Nesse cenário caótico e confinado da juventude contemporânea, a internet é uma das poucas saídas para a autoexpressão, e é justamente aqui onde a beleza entra em cena. “Dentro de casa existe muito espaço para a autoexperimentação – essa coisa de descolorir, colorir ou cortar os fios sozinho. Tem uma atitude do tipo ‘foda-se se eu estragar o meu cabelo’ embutida nisso”, explica Nina. O rompimento com a perfeição já era um movimento que começava a acontecer principalmente entre a geração Z. A maquiagem, por exemplo, não é mais sobre base, corretivo e contorno – é sobre a possibilidade de expressar a individualidade e criar de forma livre.
@punktoenail
Não é de se estranhar, então, que os olhos pretos borrados tenham feito um comeback. “Esse é o visual de quem chorou. De quem passa a mão no rosto o tempo inteiro por causa da ansiedade. A maquiagem perfeitinha não existe quando você demonstra seus sentimentos”, diz Nina. “É a maquiagem que representa o caos, as incertezas, tudo é mais nebuloso. A sombra escura traz esse mood mais dark e profundo. É mais sobre ter personalidade e menos sobre se encaixar dentro de um padrão ideal”, descreve Rafaella Crepaldi, maquiadora da NARS.

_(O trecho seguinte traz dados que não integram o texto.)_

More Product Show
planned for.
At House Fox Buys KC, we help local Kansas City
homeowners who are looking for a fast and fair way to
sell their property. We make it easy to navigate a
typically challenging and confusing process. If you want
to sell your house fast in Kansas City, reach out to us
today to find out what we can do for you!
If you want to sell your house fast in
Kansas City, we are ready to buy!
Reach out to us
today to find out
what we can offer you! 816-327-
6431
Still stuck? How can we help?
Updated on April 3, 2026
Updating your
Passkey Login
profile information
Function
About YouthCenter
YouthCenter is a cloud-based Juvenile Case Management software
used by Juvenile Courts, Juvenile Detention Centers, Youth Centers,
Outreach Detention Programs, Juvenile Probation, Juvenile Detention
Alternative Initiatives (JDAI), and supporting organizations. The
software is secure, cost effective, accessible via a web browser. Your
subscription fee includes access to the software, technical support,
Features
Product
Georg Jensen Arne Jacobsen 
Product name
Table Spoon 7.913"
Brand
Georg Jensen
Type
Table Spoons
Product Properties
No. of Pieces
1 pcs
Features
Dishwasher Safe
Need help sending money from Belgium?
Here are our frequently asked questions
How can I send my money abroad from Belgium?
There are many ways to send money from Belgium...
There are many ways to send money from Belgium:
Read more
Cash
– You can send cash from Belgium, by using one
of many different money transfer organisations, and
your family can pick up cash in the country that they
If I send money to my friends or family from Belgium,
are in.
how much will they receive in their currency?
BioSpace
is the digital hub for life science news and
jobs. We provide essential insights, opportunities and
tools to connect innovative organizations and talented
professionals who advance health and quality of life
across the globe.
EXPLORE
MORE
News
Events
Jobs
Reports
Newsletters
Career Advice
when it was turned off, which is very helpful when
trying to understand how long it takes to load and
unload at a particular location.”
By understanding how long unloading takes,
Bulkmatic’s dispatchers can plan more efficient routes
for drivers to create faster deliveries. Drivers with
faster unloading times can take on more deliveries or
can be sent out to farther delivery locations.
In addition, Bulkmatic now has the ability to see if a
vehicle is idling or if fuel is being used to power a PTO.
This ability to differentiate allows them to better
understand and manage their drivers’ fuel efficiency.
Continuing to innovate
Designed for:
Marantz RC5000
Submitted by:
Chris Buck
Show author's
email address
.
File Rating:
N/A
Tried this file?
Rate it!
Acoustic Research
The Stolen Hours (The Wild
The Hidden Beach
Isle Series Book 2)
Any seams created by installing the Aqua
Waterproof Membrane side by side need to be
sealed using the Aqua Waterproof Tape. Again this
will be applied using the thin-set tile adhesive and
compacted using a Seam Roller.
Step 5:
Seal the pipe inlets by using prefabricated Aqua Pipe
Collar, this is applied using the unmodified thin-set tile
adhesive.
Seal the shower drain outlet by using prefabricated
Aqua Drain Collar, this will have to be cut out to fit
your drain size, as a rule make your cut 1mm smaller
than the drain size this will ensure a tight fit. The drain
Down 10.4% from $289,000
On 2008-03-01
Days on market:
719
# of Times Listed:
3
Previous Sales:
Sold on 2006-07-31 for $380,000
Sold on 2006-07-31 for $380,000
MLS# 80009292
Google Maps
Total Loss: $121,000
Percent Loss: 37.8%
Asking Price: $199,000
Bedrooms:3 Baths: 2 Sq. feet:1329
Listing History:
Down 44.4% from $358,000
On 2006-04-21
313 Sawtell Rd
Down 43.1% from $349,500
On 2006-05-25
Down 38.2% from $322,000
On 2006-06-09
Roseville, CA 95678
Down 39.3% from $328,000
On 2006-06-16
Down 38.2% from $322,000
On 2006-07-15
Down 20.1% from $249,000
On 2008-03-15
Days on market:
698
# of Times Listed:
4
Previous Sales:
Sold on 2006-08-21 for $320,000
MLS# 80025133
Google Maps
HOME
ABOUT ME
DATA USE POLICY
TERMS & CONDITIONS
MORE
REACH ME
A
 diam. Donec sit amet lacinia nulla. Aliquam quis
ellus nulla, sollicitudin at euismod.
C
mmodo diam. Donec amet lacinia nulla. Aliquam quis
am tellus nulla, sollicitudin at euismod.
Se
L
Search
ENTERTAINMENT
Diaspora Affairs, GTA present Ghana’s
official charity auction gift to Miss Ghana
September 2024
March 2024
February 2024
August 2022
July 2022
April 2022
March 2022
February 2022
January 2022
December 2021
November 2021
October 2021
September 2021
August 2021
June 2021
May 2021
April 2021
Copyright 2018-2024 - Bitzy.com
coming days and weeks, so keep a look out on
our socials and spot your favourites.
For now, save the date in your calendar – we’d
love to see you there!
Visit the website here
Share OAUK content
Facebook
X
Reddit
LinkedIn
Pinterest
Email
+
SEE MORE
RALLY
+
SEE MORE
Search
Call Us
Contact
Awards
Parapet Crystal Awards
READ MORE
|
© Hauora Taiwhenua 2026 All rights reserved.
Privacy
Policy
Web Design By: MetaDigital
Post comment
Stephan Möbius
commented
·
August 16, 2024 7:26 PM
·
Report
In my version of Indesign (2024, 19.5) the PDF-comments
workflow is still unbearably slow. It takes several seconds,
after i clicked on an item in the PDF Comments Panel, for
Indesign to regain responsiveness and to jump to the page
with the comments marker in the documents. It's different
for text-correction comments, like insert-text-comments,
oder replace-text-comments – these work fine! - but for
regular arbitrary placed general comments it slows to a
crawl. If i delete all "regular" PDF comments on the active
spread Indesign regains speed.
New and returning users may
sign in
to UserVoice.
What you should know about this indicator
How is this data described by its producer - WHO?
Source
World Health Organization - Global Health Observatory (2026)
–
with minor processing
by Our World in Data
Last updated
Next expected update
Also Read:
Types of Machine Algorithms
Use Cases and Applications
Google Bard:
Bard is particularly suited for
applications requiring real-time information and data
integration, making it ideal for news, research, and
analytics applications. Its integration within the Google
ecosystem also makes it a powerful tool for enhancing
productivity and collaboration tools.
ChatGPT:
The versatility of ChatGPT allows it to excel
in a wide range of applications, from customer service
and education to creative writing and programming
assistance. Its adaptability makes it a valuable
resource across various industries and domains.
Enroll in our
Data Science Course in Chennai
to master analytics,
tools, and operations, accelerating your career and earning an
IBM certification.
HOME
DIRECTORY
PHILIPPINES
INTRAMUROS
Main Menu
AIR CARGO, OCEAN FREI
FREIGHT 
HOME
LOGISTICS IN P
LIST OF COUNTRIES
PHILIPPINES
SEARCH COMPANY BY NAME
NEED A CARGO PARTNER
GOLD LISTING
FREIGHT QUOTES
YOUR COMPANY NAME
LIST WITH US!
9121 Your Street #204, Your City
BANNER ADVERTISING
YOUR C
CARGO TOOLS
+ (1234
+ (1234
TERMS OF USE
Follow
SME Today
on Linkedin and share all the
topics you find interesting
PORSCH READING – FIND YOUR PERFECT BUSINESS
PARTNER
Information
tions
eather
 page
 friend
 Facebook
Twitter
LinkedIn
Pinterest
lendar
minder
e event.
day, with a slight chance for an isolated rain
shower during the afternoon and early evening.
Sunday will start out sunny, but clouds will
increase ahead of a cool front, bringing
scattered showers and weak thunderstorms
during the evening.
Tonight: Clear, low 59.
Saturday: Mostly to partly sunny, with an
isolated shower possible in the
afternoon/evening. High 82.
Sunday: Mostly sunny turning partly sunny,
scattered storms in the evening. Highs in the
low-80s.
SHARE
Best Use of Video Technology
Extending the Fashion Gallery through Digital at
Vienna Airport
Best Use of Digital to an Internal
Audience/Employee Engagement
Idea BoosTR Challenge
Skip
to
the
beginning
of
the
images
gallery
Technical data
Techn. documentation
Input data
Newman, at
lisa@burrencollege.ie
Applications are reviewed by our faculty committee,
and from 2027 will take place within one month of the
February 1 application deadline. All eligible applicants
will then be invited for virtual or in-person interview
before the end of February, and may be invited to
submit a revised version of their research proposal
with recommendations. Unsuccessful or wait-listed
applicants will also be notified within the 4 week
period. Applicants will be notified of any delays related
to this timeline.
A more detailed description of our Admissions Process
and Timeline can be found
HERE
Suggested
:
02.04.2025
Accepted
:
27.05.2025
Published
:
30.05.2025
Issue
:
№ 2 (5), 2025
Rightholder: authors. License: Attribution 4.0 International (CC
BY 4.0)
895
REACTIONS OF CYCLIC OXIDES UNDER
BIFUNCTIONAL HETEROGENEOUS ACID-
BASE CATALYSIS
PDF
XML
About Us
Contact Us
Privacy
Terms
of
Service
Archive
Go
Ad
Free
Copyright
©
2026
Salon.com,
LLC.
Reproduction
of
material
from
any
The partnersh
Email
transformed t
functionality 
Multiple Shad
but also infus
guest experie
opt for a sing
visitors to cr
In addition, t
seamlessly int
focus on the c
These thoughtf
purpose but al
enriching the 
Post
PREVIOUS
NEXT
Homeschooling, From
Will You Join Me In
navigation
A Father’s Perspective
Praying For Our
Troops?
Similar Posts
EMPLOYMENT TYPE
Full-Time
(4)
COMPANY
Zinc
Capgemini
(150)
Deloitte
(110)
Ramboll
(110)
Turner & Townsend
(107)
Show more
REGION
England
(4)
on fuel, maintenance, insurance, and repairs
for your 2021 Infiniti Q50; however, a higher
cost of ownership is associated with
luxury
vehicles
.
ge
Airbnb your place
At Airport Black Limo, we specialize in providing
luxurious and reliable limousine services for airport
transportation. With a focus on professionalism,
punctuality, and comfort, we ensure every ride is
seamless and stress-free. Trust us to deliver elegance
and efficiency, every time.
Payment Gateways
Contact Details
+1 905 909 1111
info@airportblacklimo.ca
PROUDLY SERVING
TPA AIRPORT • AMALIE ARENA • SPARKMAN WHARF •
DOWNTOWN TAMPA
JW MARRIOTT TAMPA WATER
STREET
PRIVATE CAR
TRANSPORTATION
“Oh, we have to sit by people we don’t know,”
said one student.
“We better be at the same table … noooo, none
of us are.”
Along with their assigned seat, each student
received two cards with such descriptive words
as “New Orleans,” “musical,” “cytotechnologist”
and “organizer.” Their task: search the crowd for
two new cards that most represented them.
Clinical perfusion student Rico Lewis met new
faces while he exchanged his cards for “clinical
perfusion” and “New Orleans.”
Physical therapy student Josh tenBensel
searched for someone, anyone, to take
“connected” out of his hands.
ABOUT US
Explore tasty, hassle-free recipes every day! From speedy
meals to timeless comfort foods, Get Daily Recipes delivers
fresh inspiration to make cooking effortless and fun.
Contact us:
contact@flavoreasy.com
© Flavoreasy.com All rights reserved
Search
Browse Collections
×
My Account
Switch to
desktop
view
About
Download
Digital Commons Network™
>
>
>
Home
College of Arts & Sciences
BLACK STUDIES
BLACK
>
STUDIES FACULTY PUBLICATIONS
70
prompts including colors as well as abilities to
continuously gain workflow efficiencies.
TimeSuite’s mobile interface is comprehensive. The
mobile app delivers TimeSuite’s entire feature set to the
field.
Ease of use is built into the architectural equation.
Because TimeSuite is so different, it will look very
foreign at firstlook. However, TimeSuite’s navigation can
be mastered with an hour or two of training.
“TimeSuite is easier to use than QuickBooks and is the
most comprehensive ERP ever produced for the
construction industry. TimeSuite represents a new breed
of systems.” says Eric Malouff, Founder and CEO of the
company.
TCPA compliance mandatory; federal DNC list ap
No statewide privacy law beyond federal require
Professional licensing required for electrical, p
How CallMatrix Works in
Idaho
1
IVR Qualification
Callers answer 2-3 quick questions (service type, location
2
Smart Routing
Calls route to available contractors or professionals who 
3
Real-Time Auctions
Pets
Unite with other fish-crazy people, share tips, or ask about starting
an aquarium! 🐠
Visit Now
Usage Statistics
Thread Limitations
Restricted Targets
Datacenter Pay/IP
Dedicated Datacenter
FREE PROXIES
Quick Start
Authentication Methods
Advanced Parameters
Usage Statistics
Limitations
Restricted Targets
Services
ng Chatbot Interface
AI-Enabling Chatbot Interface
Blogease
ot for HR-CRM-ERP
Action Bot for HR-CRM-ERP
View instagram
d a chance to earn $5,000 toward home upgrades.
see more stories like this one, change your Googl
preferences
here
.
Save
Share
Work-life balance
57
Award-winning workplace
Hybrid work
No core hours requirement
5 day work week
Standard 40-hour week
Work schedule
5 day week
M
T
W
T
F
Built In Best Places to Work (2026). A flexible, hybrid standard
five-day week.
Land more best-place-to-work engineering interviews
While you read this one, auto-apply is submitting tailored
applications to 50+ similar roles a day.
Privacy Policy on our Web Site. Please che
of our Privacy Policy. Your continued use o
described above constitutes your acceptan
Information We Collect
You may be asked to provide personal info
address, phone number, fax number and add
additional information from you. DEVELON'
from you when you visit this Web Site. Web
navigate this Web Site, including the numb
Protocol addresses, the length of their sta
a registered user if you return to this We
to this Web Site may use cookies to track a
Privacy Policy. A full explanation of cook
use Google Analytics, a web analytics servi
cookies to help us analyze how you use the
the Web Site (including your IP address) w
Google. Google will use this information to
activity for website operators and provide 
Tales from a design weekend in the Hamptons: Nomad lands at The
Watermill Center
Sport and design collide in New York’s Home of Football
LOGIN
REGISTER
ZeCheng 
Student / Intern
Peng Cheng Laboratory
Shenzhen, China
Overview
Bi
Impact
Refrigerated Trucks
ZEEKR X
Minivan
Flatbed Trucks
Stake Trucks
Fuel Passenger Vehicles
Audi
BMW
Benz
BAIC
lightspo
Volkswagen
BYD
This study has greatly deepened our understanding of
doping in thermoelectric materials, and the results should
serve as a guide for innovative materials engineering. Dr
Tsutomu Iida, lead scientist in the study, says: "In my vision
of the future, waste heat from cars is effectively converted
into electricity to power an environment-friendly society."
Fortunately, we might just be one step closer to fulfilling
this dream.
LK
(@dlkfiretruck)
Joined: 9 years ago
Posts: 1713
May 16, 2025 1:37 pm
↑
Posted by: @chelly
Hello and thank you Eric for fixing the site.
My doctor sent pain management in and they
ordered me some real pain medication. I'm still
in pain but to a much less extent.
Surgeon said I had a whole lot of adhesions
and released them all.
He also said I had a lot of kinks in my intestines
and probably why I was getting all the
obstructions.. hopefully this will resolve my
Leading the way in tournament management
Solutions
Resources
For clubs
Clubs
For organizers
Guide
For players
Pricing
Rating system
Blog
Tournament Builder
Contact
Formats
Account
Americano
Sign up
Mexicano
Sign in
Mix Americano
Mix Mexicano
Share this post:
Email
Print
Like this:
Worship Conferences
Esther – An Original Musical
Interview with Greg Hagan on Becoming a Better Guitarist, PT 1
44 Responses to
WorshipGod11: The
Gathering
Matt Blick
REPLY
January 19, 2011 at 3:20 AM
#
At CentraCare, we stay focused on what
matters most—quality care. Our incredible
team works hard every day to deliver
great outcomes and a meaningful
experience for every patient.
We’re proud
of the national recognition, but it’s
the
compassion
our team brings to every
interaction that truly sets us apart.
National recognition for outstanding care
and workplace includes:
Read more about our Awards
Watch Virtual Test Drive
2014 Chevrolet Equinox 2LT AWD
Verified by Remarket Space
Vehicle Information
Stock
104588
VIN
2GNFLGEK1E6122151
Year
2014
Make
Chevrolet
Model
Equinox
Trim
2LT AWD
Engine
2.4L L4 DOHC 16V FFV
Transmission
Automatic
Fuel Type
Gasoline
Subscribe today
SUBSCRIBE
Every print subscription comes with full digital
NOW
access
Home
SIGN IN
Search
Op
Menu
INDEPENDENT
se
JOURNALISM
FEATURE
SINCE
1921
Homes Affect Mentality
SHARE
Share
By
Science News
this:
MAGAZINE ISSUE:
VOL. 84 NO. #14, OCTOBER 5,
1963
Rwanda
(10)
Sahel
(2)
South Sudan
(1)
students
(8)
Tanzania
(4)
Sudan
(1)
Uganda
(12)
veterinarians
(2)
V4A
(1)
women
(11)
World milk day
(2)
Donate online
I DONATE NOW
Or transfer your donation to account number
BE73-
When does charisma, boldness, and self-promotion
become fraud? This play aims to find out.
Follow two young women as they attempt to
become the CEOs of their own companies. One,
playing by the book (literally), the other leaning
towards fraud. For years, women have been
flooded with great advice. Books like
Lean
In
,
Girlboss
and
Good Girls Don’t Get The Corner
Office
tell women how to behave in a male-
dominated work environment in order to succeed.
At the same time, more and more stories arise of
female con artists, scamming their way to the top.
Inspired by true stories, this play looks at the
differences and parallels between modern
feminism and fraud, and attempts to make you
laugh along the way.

Mas não pense que o visual ficou apenas no mundinho das redes sociais – ele praticamente dominou as passarelas da temporada internacional de inverno 2022. O esfumado pesa na dramaticidade ao tomar os olhos das modelos com formatos pouco estruturados. “É a desconstrução da perfeição. Nesse olho mais borrado, sujo e sem muita definição ou acabamento, não há pretensão de construir uma maquiagem 100% correta, uniforme ou simétrica”, explica Rafaella. O visual apareceu nos desfiles da Versace, Roberto Cavalli, Schiaparelli, Sportmax e Altuzarra, entre tantos outros.
VersaceFoto: Getty Images
O borradinho na prática
A única regra aqui é a da imperfeição – a ideia é soltar a mão e criar formas sem se preocupar muito com a estrutura delas. “Para isso, a melhor ferramenta é um lápis de ponta bem macia, como o kajal: ele vai garantir a intensidade da cor e facilitar a aplicação”, indica Kátia Araújo, maquiadora da MAC. De acordo com a expert, ele pode ser aplicado em toda a pálpebra fixa e móvel, em volta dos olhos e até na linha d’água. “Depois, use um pincel para esfumar as linhas e deixá-las com essa aparência borrada”, completa. Outra dica é finalizar com uma sombra, que vai deixar o preto ainda mais intenso e fazer com que a make dure mais.
Se você quer aderir à trend, mas o visual totalmente preto não é muito sua praia, vale esfumar a cor junto com um marrom ou cinza para suavizar o visual. “Outro truque é usar uma sombra cremosa cintilante em toda a pálpebra primeiro e depois entrar com o pretinho esfumado, pegando principalmente o canto externo alongado e trazendo um pouco para a linha inferior dos olhos”, finaliza Kátia.